------ GIVEN INFORMATION ------

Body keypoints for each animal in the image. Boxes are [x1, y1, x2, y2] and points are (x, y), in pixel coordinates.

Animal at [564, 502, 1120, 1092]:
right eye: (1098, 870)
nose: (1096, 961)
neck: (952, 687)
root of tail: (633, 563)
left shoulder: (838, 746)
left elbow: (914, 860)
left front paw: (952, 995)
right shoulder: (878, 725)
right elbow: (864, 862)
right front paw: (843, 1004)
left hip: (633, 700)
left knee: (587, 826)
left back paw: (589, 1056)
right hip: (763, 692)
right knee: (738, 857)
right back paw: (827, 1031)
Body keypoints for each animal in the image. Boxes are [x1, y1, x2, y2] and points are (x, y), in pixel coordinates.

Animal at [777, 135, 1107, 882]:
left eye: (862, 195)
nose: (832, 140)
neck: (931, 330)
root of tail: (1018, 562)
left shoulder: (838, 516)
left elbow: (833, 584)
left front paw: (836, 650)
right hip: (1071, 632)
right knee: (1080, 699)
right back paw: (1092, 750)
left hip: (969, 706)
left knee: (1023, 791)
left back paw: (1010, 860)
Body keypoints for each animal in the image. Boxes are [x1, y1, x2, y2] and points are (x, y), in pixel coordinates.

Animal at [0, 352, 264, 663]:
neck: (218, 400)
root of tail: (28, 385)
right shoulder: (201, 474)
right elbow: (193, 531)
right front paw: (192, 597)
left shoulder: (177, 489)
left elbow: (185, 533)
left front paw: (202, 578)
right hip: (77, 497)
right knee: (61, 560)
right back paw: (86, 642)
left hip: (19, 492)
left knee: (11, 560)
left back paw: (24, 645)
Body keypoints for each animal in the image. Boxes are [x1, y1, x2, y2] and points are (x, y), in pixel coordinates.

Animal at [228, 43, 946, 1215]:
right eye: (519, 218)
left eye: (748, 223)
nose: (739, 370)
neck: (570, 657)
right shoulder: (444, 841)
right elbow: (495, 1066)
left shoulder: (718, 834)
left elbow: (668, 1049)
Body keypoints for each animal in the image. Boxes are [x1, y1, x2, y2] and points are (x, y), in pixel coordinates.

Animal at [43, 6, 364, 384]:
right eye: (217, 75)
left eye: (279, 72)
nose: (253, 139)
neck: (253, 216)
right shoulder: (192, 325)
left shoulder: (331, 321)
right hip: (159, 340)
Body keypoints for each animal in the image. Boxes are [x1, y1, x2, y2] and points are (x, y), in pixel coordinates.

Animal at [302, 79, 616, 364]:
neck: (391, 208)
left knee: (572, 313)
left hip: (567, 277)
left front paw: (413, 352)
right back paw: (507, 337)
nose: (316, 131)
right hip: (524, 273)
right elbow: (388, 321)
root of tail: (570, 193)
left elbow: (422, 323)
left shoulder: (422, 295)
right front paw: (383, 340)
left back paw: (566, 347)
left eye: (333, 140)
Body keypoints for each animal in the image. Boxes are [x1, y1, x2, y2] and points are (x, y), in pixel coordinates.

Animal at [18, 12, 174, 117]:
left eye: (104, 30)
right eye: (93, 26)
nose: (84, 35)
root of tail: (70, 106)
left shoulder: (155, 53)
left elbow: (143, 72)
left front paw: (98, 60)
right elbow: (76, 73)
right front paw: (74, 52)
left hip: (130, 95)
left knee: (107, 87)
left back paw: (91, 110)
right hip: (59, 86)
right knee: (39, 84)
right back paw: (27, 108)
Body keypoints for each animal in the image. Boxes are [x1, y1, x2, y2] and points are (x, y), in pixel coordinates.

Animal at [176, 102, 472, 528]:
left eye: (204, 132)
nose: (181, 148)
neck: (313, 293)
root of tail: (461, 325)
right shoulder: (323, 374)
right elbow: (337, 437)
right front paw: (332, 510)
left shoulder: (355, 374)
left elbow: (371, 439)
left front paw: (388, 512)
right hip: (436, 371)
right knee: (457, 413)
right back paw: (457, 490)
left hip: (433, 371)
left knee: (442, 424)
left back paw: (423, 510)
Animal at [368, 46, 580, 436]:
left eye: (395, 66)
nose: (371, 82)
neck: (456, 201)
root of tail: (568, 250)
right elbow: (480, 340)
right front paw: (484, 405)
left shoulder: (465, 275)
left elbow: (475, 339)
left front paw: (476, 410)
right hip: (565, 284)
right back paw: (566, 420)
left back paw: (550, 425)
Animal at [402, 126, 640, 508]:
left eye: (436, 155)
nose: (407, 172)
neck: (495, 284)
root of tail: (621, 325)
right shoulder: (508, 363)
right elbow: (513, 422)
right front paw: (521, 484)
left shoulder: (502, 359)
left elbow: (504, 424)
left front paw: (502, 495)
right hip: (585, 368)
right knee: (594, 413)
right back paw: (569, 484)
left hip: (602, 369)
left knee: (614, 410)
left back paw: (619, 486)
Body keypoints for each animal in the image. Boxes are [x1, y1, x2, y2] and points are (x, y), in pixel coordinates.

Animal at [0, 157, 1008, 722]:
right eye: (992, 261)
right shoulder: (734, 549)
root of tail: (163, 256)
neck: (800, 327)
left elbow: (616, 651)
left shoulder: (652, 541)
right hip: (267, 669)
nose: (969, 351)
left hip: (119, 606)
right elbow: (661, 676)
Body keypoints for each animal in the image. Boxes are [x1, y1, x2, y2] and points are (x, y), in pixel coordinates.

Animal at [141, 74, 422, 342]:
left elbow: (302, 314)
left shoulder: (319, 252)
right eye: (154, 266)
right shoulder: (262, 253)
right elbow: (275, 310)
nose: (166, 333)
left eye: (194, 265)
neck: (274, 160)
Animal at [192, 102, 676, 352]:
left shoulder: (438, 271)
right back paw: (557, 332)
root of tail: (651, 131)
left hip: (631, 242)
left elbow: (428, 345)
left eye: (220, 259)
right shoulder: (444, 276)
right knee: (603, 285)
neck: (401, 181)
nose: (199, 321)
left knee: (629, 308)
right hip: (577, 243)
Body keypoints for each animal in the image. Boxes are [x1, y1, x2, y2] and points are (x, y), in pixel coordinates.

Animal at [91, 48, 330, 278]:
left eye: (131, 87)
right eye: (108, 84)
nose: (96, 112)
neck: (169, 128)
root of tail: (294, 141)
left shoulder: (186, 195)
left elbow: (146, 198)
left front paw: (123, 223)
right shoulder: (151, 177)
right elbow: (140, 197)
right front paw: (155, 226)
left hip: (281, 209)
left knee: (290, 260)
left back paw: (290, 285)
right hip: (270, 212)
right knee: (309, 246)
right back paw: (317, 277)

------

WHAT TO WORK ON:
Above are some records; copy exactly the lines from the one with "right back paw: (827, 1031)" through the one with "right hip: (1071, 632)", both included, and no others.

RESULT BELOW:
right back paw: (827, 1031)
Body keypoints for each animal in the image. Boxes are [x1, y1, x2, y2] and points are (x, y), in pixel coordinates.

Animal at [777, 135, 1107, 882]:
left eye: (862, 195)
nose: (832, 140)
neck: (931, 330)
root of tail: (1018, 562)
left shoulder: (838, 516)
left elbow: (833, 584)
left front paw: (836, 650)
right hip: (1071, 632)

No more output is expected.